Tuesday, December 16, 2008

Cloud, old idea but a new innovation.

There has been a lot of internet discussion recently over whether the cloud is anything new, if you're confused hopefully the following will help clarify the situation. Before getting into the nitty gritty, let's clear up some terms.

From Jan Fagerberg's work, Innovation is the first-ish attempt to carry out an idea into practice. It is the embodiment, combination, or synthesis of knowledge in original, relevant or new products, processes or services.

I say first-ish as it is notoriously difficult to determine who was the first person (or group) to put an idea into practice. As Eliot Sivowitch once postulated, in his Law of Firsts;

“Whenever you prove who was first, the harder you look you will find someone else who was more first. And if you persist in your efforts you find that the person whom you thought was first was third.”

An idea is an image or a concept or an abstraction. As John Locke said “it being that term which, I think, serves best to stand for whatsoever is the object of understanding when a man thinks”.

Discovery or invention are processes that result in the generation of new concepts or postulated entities or devices. Both of these processes involve serendipity, questioning and the use of analogy.

So how about the cloud then?

The cloud simply represents the shift of the computing stack (from the applications we write to the hardware we use) from a product to a service based economy. This shift is in a transitional stage at the moment, so you're equally likely to hear about product-like internal clouds as much as service-like external clouds. Consumers and vendors will take time to get used to this change.

However, the provision of this computing stack is not something new. Today, the use of computing hardware is not an innovation and the ideas of providing computing hardware as commodity-like products (standard servers) or as commodity-like services (through network connected virtualised machines) are several decades old. However, whilst the ideas are old, isn't the act of putting this into practice a relatively recent (the last decade or so)?

Well yes, it is and that's the point where confusion reigns because whilst computing infrastructure is not new nor is the provision of an activity as a service, isn't the combination of the two new?
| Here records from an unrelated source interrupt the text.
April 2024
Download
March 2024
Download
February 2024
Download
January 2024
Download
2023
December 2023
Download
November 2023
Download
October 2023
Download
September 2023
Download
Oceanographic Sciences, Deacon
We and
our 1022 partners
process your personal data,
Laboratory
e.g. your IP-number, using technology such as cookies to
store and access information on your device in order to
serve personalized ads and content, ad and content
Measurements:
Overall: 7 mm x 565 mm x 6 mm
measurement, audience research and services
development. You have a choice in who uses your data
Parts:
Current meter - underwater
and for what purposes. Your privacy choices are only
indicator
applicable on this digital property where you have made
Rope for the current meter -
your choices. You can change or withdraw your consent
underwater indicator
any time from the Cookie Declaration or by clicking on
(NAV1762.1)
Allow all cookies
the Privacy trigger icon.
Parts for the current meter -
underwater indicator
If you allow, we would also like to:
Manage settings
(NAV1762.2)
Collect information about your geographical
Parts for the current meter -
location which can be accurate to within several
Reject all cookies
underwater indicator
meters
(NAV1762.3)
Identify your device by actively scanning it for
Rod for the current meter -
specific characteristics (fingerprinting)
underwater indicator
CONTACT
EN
In reality this is simply the natural development of an activity from a product to a service based economy. It doesn't repeat the original innovation of computing infrastructure, in much the same way that "car hire" doesn't recreate the original innovation of the motor car. It's less of an innovation and more of an expected evolution.

Unfortunately we use the term innovation everywhere and whilst you might think this doesn't matter, it does. The methods by which you manage an activity vary with whether it's an innovation or more commodity-like and not with whether it has this new feature (often called product innovation) or operational improvement (often called service innovation).

So is the cloud new? In practice it is, in concept it isn't. Is it an innovation, not really but lots of people will call it so.

I mention this also, because a friend recently described me as a thought leader on cloud computing. This is completely untrue and it would be fraudulent for me to even imply that this was the case. I might have been publicly speaking about commoditisation of IT over the past four years but as far as I'm aware, the real thought leadership in this field occurred decades ago.